[[ Working data open ]]

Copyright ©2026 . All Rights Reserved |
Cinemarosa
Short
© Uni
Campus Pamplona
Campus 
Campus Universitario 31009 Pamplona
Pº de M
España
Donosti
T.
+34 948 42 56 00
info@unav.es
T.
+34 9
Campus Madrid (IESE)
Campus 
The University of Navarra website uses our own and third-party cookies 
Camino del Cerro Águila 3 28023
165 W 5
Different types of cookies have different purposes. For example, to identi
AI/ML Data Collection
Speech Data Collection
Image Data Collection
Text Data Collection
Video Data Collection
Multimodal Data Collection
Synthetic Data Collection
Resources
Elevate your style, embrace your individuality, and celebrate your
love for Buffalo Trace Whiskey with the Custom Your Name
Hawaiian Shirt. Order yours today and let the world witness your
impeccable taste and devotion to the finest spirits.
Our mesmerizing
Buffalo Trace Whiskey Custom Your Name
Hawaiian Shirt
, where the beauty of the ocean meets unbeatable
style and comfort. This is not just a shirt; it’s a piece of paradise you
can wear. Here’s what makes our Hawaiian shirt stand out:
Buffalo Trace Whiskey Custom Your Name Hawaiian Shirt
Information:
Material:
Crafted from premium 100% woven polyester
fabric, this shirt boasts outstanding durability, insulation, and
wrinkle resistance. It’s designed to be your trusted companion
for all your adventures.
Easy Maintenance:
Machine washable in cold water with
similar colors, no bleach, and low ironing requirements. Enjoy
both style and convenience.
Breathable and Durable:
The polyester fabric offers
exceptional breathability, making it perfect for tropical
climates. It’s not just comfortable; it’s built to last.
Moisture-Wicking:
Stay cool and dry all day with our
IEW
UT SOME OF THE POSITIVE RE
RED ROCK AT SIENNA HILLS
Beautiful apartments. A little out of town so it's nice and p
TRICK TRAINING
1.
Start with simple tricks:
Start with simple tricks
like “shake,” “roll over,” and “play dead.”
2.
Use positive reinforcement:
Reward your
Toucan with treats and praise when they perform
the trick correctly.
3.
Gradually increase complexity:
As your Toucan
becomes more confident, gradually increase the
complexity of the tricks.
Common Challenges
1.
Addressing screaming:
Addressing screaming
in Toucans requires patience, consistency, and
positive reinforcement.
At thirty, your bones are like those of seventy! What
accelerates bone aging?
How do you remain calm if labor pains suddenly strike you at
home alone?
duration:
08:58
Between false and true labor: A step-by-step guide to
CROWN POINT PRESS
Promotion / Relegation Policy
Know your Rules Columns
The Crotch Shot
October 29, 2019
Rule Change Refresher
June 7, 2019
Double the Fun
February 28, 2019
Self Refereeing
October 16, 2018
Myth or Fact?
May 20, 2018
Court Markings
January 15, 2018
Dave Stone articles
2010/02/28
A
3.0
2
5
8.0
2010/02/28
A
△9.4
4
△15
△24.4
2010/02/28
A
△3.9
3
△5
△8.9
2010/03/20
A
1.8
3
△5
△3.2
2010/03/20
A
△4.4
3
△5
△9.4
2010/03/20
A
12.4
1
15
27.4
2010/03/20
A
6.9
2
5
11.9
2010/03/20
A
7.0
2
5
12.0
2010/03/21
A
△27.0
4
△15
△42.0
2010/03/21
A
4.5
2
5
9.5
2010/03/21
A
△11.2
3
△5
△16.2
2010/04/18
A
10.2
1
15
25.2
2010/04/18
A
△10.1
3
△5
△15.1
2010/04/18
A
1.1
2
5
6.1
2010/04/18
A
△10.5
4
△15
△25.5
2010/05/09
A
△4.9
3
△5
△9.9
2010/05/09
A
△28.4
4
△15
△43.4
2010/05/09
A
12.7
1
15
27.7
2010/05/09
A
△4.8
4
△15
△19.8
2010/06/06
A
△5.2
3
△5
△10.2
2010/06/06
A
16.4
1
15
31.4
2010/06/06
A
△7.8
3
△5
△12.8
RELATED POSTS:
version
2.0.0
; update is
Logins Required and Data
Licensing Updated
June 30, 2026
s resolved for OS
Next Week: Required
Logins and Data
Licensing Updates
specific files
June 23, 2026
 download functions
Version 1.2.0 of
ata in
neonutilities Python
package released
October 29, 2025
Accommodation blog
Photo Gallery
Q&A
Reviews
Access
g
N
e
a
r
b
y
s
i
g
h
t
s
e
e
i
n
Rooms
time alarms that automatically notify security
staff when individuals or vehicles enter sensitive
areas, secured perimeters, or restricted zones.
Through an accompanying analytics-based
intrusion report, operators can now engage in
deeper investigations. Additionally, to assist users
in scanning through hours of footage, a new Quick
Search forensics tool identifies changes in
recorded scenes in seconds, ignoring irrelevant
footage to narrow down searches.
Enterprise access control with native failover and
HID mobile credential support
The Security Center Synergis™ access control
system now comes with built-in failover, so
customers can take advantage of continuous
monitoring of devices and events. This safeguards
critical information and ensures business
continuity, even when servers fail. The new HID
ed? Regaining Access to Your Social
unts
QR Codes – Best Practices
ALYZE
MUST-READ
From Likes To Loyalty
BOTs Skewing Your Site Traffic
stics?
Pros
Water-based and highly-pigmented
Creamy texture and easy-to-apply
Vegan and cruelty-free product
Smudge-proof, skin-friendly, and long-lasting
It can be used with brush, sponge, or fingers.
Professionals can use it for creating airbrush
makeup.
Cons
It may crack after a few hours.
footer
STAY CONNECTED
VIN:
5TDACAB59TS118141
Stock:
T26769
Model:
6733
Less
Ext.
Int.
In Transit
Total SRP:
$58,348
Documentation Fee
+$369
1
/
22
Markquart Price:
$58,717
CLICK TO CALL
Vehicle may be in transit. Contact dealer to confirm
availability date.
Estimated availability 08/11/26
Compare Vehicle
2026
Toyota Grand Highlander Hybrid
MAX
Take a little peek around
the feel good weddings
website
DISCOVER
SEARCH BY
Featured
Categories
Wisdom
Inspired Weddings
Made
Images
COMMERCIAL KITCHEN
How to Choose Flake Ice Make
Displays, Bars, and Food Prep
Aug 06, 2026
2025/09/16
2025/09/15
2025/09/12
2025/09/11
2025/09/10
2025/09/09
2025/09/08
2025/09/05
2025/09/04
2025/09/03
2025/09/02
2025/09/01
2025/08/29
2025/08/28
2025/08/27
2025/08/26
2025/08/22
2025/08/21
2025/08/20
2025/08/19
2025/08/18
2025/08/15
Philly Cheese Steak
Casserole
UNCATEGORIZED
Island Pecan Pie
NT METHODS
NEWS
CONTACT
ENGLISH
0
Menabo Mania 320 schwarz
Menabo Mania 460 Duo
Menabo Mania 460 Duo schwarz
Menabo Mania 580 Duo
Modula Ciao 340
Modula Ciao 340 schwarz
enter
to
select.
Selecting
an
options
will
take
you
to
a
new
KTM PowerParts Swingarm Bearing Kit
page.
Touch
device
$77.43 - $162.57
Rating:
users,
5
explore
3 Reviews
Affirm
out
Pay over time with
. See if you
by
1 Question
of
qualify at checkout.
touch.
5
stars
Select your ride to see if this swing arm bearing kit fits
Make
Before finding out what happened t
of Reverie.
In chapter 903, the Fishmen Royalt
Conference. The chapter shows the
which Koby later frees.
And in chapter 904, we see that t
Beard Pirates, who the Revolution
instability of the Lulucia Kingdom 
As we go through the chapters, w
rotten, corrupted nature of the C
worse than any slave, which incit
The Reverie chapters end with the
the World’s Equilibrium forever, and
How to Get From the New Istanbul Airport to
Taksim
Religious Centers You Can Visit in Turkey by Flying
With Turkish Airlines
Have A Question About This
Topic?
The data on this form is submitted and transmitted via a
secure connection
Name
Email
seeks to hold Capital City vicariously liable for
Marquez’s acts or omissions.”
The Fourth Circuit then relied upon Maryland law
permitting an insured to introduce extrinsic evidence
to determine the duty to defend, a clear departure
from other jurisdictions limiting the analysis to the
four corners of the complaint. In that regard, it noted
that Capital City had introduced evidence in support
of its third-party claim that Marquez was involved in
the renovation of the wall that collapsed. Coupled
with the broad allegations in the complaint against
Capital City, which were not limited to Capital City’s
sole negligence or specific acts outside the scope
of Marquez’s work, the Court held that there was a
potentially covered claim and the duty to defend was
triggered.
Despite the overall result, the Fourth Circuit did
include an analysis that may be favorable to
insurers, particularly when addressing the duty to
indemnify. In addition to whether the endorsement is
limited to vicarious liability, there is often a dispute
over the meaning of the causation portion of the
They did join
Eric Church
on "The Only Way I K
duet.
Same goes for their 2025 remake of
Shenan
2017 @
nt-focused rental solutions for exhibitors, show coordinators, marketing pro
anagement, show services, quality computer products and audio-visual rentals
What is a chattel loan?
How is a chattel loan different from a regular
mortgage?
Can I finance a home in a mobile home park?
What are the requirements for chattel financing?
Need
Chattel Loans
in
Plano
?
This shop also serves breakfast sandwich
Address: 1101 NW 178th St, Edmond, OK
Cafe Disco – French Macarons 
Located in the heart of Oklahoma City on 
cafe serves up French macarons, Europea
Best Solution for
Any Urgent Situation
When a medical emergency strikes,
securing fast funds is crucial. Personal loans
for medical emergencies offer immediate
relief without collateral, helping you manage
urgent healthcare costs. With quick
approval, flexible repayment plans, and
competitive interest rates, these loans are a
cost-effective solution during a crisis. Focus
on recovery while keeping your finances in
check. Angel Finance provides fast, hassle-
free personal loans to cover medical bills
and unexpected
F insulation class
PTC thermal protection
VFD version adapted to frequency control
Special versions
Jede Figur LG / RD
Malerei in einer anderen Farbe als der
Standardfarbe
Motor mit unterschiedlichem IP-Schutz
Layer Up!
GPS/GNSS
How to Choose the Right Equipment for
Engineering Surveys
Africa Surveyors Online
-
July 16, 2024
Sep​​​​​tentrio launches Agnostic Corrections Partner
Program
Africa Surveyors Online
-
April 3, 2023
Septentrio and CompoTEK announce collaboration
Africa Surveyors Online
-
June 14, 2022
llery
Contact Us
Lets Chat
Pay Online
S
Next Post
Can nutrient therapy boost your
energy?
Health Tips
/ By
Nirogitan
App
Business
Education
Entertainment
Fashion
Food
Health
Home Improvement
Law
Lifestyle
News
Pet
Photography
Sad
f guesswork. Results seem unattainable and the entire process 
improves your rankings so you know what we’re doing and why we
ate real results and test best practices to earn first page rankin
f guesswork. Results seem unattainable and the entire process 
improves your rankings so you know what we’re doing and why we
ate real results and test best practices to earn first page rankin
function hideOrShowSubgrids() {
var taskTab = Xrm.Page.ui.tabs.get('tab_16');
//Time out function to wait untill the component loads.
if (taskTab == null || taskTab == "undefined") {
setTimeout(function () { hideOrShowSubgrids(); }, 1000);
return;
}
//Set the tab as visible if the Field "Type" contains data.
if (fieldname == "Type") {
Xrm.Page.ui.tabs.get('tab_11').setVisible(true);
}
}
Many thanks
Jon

[[ Working data closed ]]

Exercise requirements >> Copy the items word for word, beginning at their first line and stopping after the line that contains "The University of".

Task solution >>
Copyright ©2026 . All Rights Reserved |
Cinemarosa
Short
© Uni
Campus Pamplona
Campus 
Campus Universitario 31009 Pamplona
Pº de M
España
Donosti
T.
+34 948 42 56 00
info@unav.es
T.
+34 9
Campus Madrid (IESE)
Campus 
The University of Navarra website uses our own and third-party cookies 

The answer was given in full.